PROMPT
The entries below must be copied exactly as they are.

RECORDS FOR THE TASK Block Start

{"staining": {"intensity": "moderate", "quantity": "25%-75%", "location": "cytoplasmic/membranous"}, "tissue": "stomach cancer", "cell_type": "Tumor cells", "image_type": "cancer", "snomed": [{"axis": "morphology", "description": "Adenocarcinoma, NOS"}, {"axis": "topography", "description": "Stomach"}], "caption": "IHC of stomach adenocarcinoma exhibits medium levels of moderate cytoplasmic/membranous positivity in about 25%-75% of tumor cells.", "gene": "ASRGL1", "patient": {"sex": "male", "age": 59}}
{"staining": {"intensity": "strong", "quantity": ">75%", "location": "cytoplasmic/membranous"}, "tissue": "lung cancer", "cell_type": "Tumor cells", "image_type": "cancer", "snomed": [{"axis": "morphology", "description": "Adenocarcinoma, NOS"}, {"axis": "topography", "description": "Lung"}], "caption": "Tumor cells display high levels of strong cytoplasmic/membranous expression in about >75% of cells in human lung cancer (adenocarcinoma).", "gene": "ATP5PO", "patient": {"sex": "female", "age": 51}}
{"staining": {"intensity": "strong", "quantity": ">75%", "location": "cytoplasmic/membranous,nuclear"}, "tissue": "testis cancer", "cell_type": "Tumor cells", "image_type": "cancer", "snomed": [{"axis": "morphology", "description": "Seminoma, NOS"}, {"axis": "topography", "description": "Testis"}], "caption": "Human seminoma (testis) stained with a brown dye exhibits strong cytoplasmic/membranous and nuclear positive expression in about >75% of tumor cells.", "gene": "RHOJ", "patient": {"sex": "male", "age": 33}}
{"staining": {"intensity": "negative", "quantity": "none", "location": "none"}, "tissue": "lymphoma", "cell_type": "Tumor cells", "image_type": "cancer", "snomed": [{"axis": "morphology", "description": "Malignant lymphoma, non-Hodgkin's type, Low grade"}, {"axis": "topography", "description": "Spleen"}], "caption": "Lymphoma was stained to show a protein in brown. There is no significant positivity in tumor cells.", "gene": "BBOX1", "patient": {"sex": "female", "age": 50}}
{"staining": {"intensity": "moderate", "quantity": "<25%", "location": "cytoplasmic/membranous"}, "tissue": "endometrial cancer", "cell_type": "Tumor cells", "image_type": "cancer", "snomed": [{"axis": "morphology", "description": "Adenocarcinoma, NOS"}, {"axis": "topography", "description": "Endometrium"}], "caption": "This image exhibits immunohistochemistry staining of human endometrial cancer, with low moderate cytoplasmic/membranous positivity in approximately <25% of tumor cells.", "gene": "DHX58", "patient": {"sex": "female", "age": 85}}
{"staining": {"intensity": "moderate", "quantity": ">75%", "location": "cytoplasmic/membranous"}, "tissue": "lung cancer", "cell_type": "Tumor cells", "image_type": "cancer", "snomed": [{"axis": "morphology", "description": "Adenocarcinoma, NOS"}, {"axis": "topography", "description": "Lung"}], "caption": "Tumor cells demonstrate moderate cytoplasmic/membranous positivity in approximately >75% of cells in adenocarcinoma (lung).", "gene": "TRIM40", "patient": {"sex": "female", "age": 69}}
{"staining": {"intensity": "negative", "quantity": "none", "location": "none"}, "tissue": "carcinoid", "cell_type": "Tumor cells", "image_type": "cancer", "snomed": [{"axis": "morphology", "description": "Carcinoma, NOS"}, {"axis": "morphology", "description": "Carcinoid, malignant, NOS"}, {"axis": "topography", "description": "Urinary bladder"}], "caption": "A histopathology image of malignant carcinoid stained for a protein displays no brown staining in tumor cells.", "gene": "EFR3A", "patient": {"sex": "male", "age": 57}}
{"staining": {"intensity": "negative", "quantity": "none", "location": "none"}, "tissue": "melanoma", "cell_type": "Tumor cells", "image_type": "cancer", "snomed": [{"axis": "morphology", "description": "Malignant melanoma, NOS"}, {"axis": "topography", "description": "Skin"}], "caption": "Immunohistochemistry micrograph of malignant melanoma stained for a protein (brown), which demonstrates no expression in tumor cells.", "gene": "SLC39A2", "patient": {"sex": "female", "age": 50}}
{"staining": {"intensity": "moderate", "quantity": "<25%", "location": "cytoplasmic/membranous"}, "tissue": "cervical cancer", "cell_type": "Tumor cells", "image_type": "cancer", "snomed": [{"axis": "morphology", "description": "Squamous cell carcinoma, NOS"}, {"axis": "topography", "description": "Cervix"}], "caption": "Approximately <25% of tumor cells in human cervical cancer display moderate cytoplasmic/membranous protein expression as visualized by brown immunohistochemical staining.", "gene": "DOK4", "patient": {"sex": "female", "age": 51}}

RECORDS FOR THE TASK Block End

ANSWER SECTION
{"staining": {"intensity": "moderate", "quantity": "25%-75%", "location": "cytoplasmic/membranous"}, "tissue": "stomach cancer", "cell_type": "Tumor cells", "image_type": "cancer", "snomed": [{"axis": "morphology", "description": "Adenocarcinoma, NOS"}, {"axis": "topography", "description": "Stomach"}], "caption": "IHC of stomach adenocarcinoma exhibits medium levels of moderate cytoplasmic/membranous positivity in about 25%-75% of tumor cells.", "gene": "ASRGL1", "patient": {"sex": "male", "age": 59}}
{"staining": {"intensity": "strong", "quantity": ">75%", "location": "cytoplasmic/membranous"}, "tissue": "lung cancer", "cell_type": "Tumor cells", "image_type": "cancer", "snomed": [{"axis": "morphology", "description": "Adenocarcinoma, NOS"}, {"axis": "topography", "description": "Lung"}], "caption": "Tumor cells display high levels of strong cytoplasmic/membranous expression in about >75% of cells in human lung cancer (adenocarcinoma).", "gene": "ATP5PO", "patient": {"sex": "female", "age": 51}}
{"staining": {"intensity": "strong", "quantity": ">75%", "location": "cytoplasmic/membranous,nuclear"}, "tissue": "testis cancer", "cell_type": "Tumor cells", "image_type": "cancer", "snomed": [{"axis": "morphology", "description": "Seminoma, NOS"}, {"axis": "topography", "description": "Testis"}], "caption": "Human seminoma (testis) stained with a brown dye exhibits strong cytoplasmic/membranous and nuclear positive expression in about >75% of tumor cells.", "gene": "RHOJ", "patient": {"sex": "male", "age": 33}}
{"staining": {"intensity": "negative", "quantity": "none", "location": "none"}, "tissue": "lymphoma", "cell_type": "Tumor cells", "image_type": "cancer", "snomed": [{"axis": "morphology", "description": "Malignant lymphoma, non-Hodgkin's type, Low grade"}, {"axis": "topography", "description": "Spleen"}], "caption": "Lymphoma was stained to show a protein in brown. There is no significant positivity in tumor cells.", "gene": "BBOX1", "patient": {"sex": "female", "age": 50}}
{"staining": {"intensity": "moderate", "quantity": "<25%", "location": "cytoplasmic/membranous"}, "tissue": "endometrial cancer", "cell_type": "Tumor cells", "image_type": "cancer", "snomed": [{"axis": "morphology", "description": "Adenocarcinoma, NOS"}, {"axis": "topography", "description": "Endometrium"}], "caption": "This image exhibits immunohistochemistry staining of human endometrial cancer, with low moderate cytoplasmic/membranous positivity in approximately <25% of tumor cells.", "gene": "DHX58", "patient": {"sex": "female", "age": 85}}
{"staining": {"intensity": "moderate", "quantity": ">75%", "location": "cytoplasmic/membranous"}, "tissue": "lung cancer", "cell_type": "Tumor cells", "image_type": "cancer", "snomed": [{"axis": "morphology", "description": "Adenocarcinoma, NOS"}, {"axis": "topography", "description": "Lung"}], "caption": "Tumor cells demonstrate moderate cytoplasmic/membranous positivity in approximately >75% of cells in adenocarcinoma (lung).", "gene": "TRIM40", "patient": {"sex": "female", "age": 69}}
{"staining": {"intensity": "negative", "quantity": "none", "location": "none"}, "tissue": "carcinoid", "cell_type": "Tumor cells", "image_type": "cancer", "snomed": [{"axis": "morphology", "description": "Carcinoma, NOS"}, {"axis": "morphology", "description": "Carcinoid, malignant, NOS"}, {"axis": "topography", "description": "Urinary bladder"}], "caption": "A histopathology image of malignant carcinoid stained for a protein displays no brown staining in tumor cells.", "gene": "EFR3A", "patient": {"sex": "male", "age": 57}}
{"staining": {"intensity": "negative", "quantity": "none", "location": "none"}, "tissue": "melanoma", "cell_type": "Tumor cells", "image_type": "cancer", "snomed": [{"axis": "morphology", "description": "Malignant melanoma, NOS"}, {"axis": "topography", "description": "Skin"}], "caption": "Immunohistochemistry micrograph of malignant melanoma stained for a protein (brown), which demonstrates no expression in tumor cells.", "gene": "SLC39A2", "patient": {"sex": "female", "age": 50}}
{"staining": {"intensity": "moderate", "quantity": "<25%", "location": "cytoplasmic/membranous"}, "tissue": "cervical cancer", "cell_type": "Tumor cells", "image_type": "cancer", "snomed": [{"axis": "morphology", "description": "Squamous cell carcinoma, NOS"}, {"axis": "topography", "description": "Cervix"}], "caption": "Approximately <25% of tumor cells in human cervical cancer display moderate cytoplasmic/membranous protein expression as visualized by brown immunohistochemical staining.", "gene": "DOK4", "patient": {"sex": "female", "age": 51}}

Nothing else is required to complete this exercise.